• [Source passage]:

=======

We decided to go through with the pregnancy, moved our wedding way up, and started our "life". Everything felt like it was on hyperdrive, and I was constantly mentally trying to S-L-O-W it all down, felt so overwhelmed, and was miserable for a long time in my marriage. Honestly, if it hadn't been for my DC, I would have walked my ass out the door without a backward glanceX10 everyday of our first 2 years of marriage. For the next 3 or so, I cannot say that I ever felt close to my DH or happy with my marriage. We still are so different in many ways. None of our issues stemmed from violent behavior, substance abuse, or emotional cruelty (those are true deal breakers and should be for everyone). But we were like angry, resentful ships in the night, and I thought we could never be happy. I was truly in a miserable, loveless, sexless (I'm talking at least a year between sex at times) marriage.

But i can truly say that i am very happy and fulfilled in my marriage today. We actually decided to have another DC after 6 years together, which most of the beginning of our marriage I would have bet was an impossibility. My DH makes me laugh everyday, I am happy to be his wife now, and I seriously love having our family. That doesn't mean he doesn't annoy the crap out of me at times too, but if we were able to weather the initial handful of years, I kind of feel like the rest becomes easier. I don't recommend this for everyone or anyone, because who knows what will happen. I only say all this to offer hope to people that still want to find love with their spouse (which I had almost zero interest in most of the time).

So what's my point? It's that I think it's rare for anyone to have a fully happy marriage from day one to the end. Everyone hits hideous rough patches. And you can truly find happiness in marriages that have been horribly unhappy at times.




Wow interesting. So do you have a teenager now and also a toddler? Sons or daughters? What is their relationship like? Fun I bet.
Anonymous
Post 04/02/2014 18:40     Subject: Do you get envious of women in happy marriages?

Anonymous wrote:The couples I'm jealous of are relatively rare. I do wish I had a soul mate but I realize I'm not the only one who never will be that lucky. Our marriage is one of those 'more like roommates.' Husb travels extensively and I prefer it when he is away. We both rushed into it, out of fear I think, as all friends were pairing up, and he seemed a reasonable choice for a settled life. I guess we both settled to be settled, actually. We tried mightily to make it work but it just doesn't.


That's ok, life can be very imperfect. Do you have children? Is that why you rushed into it?

=======

• [Data]:
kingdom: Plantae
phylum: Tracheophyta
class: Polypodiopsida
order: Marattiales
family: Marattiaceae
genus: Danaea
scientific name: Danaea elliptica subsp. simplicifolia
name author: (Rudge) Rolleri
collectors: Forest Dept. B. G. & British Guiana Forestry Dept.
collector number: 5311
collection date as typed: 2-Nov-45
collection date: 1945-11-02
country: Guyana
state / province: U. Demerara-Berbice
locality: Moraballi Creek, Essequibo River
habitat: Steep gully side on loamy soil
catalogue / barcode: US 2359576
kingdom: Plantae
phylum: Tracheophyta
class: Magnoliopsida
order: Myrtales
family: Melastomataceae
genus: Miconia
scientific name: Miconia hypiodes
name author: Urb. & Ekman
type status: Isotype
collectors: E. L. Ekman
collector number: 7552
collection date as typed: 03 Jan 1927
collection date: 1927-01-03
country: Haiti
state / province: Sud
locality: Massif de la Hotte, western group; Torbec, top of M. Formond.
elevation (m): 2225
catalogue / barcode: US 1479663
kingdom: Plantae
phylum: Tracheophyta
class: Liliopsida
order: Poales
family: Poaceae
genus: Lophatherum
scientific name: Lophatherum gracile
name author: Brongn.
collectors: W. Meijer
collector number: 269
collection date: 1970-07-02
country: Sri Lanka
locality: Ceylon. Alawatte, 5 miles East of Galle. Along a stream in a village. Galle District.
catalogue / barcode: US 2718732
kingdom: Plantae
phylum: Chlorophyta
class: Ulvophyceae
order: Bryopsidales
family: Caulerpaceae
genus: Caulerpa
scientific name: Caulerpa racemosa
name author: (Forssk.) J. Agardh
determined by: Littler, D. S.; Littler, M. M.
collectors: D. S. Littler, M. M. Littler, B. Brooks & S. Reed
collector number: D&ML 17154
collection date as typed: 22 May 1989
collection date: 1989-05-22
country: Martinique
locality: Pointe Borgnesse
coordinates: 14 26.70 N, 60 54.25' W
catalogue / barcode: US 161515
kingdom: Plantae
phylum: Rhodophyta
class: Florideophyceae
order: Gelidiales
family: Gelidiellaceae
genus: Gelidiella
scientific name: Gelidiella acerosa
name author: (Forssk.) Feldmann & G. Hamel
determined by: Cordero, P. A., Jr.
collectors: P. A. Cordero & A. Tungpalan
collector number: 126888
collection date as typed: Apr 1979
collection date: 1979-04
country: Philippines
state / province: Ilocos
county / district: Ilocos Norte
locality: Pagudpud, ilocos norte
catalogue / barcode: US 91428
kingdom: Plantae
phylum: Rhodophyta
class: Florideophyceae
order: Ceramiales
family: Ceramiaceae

=======

Extend the forum thread about envying happy marriages, starting right after its final line. The records have no connection to the forum thread about envying happy marriages.

Anonymous
Post 04/02/2014 15:43     Subject: Re:Do you get envious of women in happy marriages?

Yep, I do, but I have things that those women don't, so it's a mixed bag.
Anonymous
Post 04/02/2014 06:13     Subject: Do you get envious of women in happy marriages?

Anonymous wrote:
Anonymous wrote:Do you think it's true that when a couple has young children, they dislike each other most (or a lot) of the time? Anecdotally, it seems like this is the case.


We have a young toddler and I'm happier now than prebaby. We just went to the LEGO movie and went out three times the padt month. I enjoy spending time with dh. I don't know why I'd dislike my spouse more post baby. On the contrary I'm impressed with how great a dad he is and he says he's impressed at how patient and caring a mom I am.


Same thing happened to us. Kids strengthened our marriage. It has been such a suprise to see my DH turn out to be an amazing father. Such a turn on. We both really enjoy doing things with the kids. Kids never created a wedge. They made us better people. My DH is built for children. He wanted 4. I can only do two, sincei cchoose to work full time (he would fully support me SAH and I did SAH for 2years).
Anonymous
Post 04/02/2014 05:30     Subject: Do you get envious of women in happy marriages?

The couples I'm jealous of are relatively rare. I do wish I had a soul mate but I realize I'm not the only one who never will be that lucky. Our marriage is one of those 'more like roommates.' Husb travels extensively and I prefer it when he is away. We both rushed into it, out of fear I think, as all friends were pairing up, and he seemed a reasonable choice for a settled life. I guess we both settled to be settled, actually. We tried mightily to make it work but it just doesn't.